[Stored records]

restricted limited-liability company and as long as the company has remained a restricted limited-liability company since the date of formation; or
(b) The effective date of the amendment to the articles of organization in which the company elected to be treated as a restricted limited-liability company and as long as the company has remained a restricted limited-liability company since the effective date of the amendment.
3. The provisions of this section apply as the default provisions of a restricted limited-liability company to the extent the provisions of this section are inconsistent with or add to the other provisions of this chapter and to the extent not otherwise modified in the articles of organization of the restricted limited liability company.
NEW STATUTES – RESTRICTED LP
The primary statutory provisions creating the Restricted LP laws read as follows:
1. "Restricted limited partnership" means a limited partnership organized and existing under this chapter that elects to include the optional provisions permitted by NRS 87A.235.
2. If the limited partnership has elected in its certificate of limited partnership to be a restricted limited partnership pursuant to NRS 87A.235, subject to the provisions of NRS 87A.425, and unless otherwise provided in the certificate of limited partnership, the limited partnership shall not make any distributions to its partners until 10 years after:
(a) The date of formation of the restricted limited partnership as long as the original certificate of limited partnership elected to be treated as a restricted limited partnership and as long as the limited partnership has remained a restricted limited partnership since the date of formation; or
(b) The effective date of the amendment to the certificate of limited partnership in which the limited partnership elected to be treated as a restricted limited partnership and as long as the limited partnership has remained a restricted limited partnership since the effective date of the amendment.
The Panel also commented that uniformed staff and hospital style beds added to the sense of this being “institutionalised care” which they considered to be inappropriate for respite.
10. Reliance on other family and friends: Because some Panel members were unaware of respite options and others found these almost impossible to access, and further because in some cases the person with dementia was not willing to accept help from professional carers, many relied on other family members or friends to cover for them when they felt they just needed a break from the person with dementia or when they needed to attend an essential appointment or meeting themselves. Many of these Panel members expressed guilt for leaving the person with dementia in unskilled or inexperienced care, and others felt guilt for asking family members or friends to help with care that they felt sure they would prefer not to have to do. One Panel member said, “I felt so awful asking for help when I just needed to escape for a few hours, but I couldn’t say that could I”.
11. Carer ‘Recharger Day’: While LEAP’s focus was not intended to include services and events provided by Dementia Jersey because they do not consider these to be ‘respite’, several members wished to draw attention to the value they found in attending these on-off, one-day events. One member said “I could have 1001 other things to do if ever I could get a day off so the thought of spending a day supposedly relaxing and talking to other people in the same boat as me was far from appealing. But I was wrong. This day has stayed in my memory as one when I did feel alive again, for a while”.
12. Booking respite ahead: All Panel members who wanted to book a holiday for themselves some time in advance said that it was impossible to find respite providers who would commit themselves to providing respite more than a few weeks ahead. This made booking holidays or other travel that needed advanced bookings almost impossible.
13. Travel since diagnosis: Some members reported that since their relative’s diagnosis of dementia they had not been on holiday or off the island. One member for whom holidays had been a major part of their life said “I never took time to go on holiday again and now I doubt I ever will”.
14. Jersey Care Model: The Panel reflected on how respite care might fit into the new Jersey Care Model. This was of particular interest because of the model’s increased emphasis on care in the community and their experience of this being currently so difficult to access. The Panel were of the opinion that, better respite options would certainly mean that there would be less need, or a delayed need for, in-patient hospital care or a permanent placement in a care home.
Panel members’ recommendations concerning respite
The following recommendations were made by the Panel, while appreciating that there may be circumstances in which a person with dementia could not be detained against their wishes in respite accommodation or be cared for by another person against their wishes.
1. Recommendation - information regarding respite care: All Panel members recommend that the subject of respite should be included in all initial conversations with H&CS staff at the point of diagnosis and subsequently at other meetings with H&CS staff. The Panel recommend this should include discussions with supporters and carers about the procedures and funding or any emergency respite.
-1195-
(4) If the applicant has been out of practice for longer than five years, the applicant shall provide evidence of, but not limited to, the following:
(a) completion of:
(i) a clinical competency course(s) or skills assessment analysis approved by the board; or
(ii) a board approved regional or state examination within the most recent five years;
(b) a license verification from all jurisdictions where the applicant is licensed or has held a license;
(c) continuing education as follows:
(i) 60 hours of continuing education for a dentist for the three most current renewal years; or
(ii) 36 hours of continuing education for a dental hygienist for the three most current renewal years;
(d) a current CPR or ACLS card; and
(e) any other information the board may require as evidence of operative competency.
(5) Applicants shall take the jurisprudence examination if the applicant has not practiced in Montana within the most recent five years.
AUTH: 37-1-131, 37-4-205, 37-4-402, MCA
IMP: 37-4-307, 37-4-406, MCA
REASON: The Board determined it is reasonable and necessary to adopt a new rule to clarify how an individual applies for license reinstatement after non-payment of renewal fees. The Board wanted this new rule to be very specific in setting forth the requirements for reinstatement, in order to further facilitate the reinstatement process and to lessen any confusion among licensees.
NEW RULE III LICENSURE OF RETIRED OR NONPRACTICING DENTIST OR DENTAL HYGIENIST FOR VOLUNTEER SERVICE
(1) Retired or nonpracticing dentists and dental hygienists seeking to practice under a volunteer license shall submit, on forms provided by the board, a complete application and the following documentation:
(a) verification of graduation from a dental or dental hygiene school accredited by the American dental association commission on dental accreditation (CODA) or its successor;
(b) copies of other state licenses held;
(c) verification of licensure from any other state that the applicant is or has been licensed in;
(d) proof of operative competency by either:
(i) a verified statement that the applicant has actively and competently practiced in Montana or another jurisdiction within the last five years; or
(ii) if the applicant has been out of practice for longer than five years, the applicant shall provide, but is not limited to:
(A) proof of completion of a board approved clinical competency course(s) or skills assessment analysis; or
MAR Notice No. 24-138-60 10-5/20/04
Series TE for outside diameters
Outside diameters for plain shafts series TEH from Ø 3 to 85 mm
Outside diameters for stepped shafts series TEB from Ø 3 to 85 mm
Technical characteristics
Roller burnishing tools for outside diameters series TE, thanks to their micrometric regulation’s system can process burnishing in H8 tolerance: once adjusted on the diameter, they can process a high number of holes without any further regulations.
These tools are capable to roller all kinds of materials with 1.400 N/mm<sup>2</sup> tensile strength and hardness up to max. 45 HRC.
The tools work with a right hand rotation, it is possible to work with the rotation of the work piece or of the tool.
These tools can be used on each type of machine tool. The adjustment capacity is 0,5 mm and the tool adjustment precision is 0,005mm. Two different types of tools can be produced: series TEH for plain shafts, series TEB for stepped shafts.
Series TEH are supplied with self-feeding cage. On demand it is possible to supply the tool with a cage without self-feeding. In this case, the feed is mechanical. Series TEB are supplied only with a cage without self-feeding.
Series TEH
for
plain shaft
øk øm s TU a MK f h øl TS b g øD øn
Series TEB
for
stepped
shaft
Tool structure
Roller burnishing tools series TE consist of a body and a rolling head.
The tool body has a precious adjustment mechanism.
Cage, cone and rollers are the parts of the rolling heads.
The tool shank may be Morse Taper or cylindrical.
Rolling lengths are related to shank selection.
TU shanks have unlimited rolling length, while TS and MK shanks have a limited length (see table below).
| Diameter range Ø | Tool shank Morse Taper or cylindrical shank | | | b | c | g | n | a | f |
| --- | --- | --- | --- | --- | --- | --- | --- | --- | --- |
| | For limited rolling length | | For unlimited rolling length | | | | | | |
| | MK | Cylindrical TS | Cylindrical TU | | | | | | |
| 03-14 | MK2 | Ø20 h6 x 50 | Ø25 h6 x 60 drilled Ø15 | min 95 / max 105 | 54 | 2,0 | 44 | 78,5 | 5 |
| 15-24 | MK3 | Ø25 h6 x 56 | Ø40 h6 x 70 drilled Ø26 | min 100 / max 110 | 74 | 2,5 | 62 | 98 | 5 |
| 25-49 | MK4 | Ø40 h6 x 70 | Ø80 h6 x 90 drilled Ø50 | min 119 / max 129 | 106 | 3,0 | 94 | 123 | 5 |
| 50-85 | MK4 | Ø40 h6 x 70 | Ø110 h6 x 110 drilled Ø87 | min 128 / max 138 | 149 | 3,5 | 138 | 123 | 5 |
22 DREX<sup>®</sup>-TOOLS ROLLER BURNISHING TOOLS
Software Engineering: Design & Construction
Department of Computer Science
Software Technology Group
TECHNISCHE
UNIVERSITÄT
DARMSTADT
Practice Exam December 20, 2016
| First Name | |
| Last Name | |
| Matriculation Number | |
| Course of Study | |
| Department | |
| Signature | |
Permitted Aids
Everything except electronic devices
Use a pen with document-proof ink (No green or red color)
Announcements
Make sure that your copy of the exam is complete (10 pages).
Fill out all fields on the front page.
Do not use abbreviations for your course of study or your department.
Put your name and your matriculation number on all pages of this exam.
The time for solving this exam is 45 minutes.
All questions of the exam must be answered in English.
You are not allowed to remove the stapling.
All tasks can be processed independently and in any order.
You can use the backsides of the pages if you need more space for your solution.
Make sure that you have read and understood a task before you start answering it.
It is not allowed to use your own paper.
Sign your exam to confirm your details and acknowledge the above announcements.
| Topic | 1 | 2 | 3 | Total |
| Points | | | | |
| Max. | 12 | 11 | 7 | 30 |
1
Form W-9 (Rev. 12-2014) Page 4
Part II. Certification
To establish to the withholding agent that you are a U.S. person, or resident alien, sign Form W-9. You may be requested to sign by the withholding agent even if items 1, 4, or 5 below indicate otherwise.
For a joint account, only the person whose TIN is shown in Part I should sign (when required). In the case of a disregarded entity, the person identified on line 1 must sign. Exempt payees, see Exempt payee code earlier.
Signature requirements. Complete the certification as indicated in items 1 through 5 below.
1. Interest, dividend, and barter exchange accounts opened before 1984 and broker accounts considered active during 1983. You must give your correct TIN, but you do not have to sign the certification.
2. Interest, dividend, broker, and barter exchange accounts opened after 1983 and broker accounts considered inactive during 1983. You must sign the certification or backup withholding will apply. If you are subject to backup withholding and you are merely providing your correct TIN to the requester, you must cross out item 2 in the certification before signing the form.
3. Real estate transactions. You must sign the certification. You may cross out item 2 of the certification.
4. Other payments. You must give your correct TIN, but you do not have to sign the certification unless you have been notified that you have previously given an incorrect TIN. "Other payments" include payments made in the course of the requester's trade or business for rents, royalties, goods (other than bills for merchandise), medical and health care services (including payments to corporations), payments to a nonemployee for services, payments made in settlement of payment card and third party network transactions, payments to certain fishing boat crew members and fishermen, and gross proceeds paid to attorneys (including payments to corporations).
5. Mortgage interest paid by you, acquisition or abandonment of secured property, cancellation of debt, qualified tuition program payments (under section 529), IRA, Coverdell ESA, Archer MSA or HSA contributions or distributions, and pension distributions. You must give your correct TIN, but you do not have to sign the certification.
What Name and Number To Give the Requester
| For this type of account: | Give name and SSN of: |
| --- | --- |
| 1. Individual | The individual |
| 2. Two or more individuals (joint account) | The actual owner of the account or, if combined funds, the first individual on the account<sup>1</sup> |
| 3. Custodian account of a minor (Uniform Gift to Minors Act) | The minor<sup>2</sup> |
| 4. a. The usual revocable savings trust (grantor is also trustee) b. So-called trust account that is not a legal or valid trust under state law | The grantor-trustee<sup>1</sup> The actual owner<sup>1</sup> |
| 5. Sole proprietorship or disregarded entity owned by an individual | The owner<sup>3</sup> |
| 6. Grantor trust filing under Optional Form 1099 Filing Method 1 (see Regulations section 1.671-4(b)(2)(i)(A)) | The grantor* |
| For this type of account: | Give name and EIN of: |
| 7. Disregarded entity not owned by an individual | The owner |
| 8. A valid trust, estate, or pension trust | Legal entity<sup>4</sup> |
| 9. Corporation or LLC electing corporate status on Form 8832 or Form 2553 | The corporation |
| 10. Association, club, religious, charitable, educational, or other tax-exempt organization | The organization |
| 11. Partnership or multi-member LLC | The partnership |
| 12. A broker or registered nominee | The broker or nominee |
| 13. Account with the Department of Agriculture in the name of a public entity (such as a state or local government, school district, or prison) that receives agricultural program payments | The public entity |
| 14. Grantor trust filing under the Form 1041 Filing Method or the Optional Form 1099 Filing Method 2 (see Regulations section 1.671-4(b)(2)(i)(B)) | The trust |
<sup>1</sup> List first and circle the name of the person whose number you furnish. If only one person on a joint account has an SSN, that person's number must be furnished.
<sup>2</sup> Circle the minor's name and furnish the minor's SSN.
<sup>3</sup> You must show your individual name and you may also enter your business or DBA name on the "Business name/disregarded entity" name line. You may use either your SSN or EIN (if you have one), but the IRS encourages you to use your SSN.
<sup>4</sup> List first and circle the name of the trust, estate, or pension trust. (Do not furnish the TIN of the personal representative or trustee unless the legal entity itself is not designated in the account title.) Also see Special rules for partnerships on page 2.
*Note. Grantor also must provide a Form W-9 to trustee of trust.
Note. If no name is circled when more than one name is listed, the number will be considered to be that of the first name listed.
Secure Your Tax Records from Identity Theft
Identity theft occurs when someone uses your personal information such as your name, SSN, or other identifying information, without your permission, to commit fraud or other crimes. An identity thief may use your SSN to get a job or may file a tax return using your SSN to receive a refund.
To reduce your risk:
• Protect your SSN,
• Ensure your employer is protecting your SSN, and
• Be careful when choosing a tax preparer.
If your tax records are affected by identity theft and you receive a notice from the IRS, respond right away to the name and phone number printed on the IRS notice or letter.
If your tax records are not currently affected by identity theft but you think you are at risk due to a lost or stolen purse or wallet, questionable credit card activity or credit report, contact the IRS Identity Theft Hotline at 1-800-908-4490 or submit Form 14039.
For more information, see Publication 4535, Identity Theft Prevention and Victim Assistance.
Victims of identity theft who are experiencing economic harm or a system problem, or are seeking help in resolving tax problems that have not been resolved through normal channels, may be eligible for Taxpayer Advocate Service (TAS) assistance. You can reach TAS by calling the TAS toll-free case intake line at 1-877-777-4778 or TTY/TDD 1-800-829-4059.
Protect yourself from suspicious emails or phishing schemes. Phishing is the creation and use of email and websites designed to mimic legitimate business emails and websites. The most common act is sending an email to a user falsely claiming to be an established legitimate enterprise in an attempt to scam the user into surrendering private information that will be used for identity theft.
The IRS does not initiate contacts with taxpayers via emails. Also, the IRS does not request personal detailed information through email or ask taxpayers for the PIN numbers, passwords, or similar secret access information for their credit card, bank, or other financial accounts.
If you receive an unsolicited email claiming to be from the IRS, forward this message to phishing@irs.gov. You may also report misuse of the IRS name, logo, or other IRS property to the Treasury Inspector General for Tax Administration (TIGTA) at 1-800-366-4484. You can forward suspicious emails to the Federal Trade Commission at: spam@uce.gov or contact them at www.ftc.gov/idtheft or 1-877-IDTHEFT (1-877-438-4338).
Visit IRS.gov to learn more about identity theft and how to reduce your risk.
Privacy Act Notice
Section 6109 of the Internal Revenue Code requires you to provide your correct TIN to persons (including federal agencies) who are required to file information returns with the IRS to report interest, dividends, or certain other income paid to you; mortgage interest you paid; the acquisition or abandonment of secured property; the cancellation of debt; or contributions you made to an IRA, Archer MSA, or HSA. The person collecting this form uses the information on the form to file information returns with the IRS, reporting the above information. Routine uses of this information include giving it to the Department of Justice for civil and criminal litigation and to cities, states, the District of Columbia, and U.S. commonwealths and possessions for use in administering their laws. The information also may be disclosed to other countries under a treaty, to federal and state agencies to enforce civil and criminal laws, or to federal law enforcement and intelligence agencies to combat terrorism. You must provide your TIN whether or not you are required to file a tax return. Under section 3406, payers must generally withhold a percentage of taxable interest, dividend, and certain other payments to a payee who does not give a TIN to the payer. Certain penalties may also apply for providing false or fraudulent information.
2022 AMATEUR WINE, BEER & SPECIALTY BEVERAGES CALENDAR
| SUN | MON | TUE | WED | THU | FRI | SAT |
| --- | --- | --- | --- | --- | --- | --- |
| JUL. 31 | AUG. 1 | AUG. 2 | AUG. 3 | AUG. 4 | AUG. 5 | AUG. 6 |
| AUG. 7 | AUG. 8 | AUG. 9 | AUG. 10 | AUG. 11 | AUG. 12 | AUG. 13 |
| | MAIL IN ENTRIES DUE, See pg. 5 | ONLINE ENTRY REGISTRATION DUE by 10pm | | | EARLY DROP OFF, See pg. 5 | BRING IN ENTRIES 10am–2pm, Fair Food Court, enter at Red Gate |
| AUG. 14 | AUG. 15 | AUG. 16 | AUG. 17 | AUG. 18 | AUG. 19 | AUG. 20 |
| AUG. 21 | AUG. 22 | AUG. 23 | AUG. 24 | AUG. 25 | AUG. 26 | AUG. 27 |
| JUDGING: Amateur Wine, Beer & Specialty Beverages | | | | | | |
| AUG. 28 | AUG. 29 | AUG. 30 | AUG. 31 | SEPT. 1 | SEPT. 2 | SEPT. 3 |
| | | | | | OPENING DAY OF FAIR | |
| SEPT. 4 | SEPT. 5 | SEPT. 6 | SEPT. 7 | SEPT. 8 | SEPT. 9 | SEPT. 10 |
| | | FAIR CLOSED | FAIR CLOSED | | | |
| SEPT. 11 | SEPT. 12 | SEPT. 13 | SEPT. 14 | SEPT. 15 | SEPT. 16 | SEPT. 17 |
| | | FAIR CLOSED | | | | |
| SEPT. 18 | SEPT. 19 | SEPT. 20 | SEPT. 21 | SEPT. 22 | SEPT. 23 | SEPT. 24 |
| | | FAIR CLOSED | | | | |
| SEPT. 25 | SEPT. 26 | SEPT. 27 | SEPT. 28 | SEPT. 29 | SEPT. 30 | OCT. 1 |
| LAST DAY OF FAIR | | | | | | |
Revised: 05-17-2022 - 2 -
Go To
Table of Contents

- [Brief]: Given the records above, reproduce precisely and only the lines between the line holding "Legal entity<sup>4</sup> |" and the line holding "<sup>2</sup> Circle the", inclusive.

- [Response]:
| 8. A valid trust, estate, or pension trust | Legal entity<sup>4</sup> |
| 9. Corporation or LLC electing corporate status on Form 8832 or Form 2553 | The corporation |
| 10. Association, club, religious, charitable, educational, or other tax-exempt organization | The organization |
| 11. Partnership or multi-member LLC | The partnership |
| 12. A broker or registered nominee | The broker or nominee |
| 13. Account with the Department of Agriculture in the name of a public entity (such as a state or local government, school district, or prison) that receives agricultural program payments | The public entity |
| 14. Grantor trust filing under the Form 1041 Filing Method or the Optional Form 1099 Filing Method 2 (see Regulations section 1.671-4(b)(2)(i)(B)) | The trust |
<sup>1</sup> List first and circle the name of the person whose number you furnish. If only one person on a joint account has an SSN, that person's number must be furnished.
<sup>2</sup> Circle the minor's name and furnish the minor's SSN.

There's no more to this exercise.